GIVEN DATA »
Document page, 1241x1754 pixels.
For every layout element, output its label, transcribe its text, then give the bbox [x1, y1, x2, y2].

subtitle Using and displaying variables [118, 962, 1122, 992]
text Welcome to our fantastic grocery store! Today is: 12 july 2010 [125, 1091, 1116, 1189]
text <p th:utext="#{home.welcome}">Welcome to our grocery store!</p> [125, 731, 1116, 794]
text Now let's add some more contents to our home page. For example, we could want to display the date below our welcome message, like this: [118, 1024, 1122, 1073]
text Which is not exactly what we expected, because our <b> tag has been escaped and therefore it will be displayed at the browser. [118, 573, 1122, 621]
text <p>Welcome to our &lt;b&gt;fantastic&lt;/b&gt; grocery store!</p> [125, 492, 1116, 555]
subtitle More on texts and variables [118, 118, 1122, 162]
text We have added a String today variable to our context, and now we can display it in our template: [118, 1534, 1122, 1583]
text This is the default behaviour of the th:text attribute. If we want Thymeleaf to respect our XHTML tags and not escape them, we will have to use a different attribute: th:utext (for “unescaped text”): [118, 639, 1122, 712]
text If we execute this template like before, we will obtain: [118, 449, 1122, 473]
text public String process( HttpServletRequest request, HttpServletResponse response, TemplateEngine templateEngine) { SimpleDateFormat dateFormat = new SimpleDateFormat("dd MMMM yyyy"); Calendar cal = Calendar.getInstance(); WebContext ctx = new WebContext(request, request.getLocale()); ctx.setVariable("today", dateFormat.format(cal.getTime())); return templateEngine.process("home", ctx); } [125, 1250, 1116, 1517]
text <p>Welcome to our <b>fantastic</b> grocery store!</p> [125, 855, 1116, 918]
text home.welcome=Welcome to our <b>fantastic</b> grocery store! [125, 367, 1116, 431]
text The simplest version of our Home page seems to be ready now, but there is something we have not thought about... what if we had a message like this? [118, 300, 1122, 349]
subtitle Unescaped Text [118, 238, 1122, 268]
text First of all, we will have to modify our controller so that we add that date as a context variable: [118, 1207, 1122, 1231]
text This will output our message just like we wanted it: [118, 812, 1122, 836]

GIVEN REQUEST » Please rewrite the stretch from the line containing "subtitle Using and" through the end of the lines, renaming "grocery store" to "corner shop" and leaving everything else unchanged.

RESPONSE »
subtitle Using and displaying variables [118, 962, 1122, 992]
text Welcome to our fantastic corner shop! Today is: 12 july 2010 [125, 1091, 1116, 1189]
text <p th:utext="#{home.welcome}">Welcome to our corner shop!</p> [125, 731, 1116, 794]
text Now let's add some more contents to our home page. For example, we could want to display the date below our welcome message, like this: [118, 1024, 1122, 1073]
text Which is not exactly what we expected, because our <b> tag has been escaped and therefore it will be displayed at the browser. [118, 573, 1122, 621]
text <p>Welcome to our &lt;b&gt;fantastic&lt;/b&gt; corner shop!</p> [125, 492, 1116, 555]
subtitle More on texts and variables [118, 118, 1122, 162]
text We have added a String today variable to our context, and now we can display it in our template: [118, 1534, 1122, 1583]
text This is the default behaviour of the th:text attribute. If we want Thymeleaf to respect our XHTML tags and not escape them, we will have to use a different attribute: th:utext (for “unescaped text”): [118, 639, 1122, 712]
text If we execute this template like before, we will obtain: [118, 449, 1122, 473]
text public String process( HttpServletRequest request, HttpServletResponse response, TemplateEngine templateEngine) { SimpleDateFormat dateFormat = new SimpleDateFormat("dd MMMM yyyy"); Calendar cal = Calendar.getInstance(); WebContext ctx = new WebContext(request, request.getLocale()); ctx.setVariable("today", dateFormat.format(cal.getTime())); return templateEngine.process("home", ctx); } [125, 1250, 1116, 1517]
text <p>Welcome to our <b>fantastic</b> corner shop!</p> [125, 855, 1116, 918]
text home.welcome=Welcome to our <b>fantastic</b> corner shop! [125, 367, 1116, 431]
text The simplest version of our Home page seems to be ready now, but there is something we have not thought about... what if we had a message like this? [118, 300, 1122, 349]
subtitle Unescaped Text [118, 238, 1122, 268]
text First of all, we will have to modify our controller so that we add that date as a context variable: [118, 1207, 1122, 1231]
text This will output our message just like we wanted it: [118, 812, 1122, 836]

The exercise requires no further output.